Echo - Aquitaine - 45 ans - 5 décembre 2013


Songe ou conte ? 8 étoiles

C'est le Zola que l'on attendait pas. Un homme émerveillé de la pureté possible de l'âme humaine.

Toujours dans un mouvement ascendant. Il ouvre grand la porte au rêve chassant la barrière de l'incrédulité, de l'apriori, des schémas et des souffrances passées.
Par la foi en lui et en ses rêves, l'homme peut dépasser les mémoires de douleur ne lui appartenant pas. Et par là-même, ouvrir à d'autres possibles pour lui et les acteurs de ces mémoires, familiales ou sociales.
Le sens de sa vie ne pourra alors être bafoué, même par la mort !
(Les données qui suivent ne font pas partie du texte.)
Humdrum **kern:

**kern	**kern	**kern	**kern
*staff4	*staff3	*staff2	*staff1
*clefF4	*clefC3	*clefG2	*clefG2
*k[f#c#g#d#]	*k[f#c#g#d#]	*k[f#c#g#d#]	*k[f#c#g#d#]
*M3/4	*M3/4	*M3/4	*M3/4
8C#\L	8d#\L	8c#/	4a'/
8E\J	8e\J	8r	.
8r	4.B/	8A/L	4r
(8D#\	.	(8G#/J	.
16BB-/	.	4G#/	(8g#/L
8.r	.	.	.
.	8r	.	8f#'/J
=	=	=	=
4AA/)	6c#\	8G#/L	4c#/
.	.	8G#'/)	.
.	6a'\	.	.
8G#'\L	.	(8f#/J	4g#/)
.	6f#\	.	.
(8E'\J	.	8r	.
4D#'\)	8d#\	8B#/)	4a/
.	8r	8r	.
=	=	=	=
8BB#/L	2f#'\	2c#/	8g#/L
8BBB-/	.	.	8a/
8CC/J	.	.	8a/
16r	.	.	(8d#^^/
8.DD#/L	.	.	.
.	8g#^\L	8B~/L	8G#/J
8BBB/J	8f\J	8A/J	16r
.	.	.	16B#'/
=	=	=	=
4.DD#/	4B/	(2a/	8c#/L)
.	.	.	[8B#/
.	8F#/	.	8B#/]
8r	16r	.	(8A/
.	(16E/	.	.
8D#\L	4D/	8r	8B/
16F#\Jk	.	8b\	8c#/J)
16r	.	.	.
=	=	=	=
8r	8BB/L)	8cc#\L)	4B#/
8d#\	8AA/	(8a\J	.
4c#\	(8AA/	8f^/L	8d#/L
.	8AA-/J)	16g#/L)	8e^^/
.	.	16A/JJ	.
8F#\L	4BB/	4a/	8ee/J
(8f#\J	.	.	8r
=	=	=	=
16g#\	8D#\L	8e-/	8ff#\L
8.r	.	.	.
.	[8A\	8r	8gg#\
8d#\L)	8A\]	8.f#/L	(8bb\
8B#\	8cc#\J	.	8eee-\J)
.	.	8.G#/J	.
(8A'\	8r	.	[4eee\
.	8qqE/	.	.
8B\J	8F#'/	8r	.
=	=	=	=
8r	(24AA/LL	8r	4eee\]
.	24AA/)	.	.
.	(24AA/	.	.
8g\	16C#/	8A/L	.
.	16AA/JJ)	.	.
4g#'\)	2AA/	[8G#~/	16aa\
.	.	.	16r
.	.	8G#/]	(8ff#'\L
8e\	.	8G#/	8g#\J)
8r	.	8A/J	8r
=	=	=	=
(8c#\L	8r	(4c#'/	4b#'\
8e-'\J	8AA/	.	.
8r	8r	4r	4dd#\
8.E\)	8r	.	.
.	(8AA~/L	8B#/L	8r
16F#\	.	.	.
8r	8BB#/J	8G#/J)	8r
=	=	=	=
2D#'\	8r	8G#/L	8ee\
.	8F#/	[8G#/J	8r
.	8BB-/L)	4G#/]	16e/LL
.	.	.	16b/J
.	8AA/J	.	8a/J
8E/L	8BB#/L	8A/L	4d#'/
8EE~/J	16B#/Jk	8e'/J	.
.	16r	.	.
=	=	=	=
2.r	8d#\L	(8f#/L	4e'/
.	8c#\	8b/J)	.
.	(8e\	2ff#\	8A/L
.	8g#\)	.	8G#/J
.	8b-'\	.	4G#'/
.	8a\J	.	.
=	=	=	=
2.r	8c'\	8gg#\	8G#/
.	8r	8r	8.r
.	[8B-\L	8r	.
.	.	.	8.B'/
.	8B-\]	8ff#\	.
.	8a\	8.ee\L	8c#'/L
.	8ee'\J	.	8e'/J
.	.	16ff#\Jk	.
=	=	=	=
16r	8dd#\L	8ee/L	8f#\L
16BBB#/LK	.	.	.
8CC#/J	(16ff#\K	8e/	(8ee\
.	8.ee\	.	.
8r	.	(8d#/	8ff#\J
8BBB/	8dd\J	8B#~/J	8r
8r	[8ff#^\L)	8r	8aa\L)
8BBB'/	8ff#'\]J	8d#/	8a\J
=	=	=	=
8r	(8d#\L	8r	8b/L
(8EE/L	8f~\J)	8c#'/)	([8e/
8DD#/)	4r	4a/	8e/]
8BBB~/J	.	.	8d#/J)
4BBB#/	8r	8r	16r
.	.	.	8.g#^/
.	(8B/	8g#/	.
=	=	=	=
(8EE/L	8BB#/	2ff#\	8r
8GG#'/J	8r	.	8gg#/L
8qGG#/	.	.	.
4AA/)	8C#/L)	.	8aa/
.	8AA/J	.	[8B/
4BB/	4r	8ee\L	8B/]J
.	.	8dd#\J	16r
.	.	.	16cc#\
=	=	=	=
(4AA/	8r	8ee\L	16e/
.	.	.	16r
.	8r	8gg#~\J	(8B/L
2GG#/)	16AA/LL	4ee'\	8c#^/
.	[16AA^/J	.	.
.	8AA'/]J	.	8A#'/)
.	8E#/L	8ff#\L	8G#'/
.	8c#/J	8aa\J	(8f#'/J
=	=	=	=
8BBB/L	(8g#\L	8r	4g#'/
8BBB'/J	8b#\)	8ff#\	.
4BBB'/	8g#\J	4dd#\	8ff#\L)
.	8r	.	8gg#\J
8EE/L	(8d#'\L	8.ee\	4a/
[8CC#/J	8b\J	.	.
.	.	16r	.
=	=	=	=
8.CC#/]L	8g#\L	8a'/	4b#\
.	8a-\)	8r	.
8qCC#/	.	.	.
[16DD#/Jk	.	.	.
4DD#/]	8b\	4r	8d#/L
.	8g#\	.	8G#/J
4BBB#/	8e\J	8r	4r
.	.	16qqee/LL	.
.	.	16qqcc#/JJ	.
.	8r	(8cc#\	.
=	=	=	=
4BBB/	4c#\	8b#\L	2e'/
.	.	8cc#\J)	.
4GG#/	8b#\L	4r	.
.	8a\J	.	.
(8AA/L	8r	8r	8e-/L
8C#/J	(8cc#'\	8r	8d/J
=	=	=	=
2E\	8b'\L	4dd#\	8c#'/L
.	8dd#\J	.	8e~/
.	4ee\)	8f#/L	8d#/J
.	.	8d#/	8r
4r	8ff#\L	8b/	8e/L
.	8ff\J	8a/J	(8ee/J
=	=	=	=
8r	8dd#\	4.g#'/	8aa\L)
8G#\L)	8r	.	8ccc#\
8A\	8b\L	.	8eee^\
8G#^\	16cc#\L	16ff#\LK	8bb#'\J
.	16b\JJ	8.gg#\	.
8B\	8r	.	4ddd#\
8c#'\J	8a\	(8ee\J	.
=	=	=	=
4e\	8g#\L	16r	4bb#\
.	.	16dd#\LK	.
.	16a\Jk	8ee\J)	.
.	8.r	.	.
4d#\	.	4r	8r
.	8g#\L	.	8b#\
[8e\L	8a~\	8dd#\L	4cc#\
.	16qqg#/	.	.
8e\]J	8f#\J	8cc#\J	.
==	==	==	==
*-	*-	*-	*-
"Le rêve" n'est pas une histoire. C'est un conte à sourires, à larmes. Bref, à vivre.
Partons rêver ... et vivre nos rêves.

Boudhakah - - 67 ans - 21 juin 2012


Un rêve angélique 6 étoiles

Angélique est une orpheline enfuie de l’assistance publique et de familles d’accueil douteuses… Elle se réfugie sous le porche de l’église de Beaumont, sous la statue de Sainte Agnès, la petite sainte vêtue de ses cheveux. Les Hubert, un couple de brodeurs en mal d’enfants, recueillent la pauvrette et l’élèvent dignement. La jeune fille grandit avec douceur dans la maison des Hubert et devient une brodeuse hors-pair. Elle n’a d’horizon que les contreforts de l’église de Beaumont, le jardin du prieuré et les fantaisies qu’elle nourrit grâce à sa lecture de La légende, un livre qui raconte les histoires des Saintes martyres et des mortes bienheureuses. Elle se construit un rêve de princesse et de miracle, de prince et de fortune, bercé par les miracles de La légende, Sainte Agnès et la finesse de la broderie…

C’est un livre étrange, quelque peu emphatique, parfois éthéré. Un livre paisible, loin des conflits sociaux et de la misère décrits dans les grands classiques de l’auteur. C’est admirablement bien écrit avec des descriptions de broderies, de tissus de grandes qualités. Un livre en hommage à cet art et pour cela, il vaut le coup d’être redécouvert. L’histoire cependant ne m’a pas passionnée. Agréable donc, mais sans plus.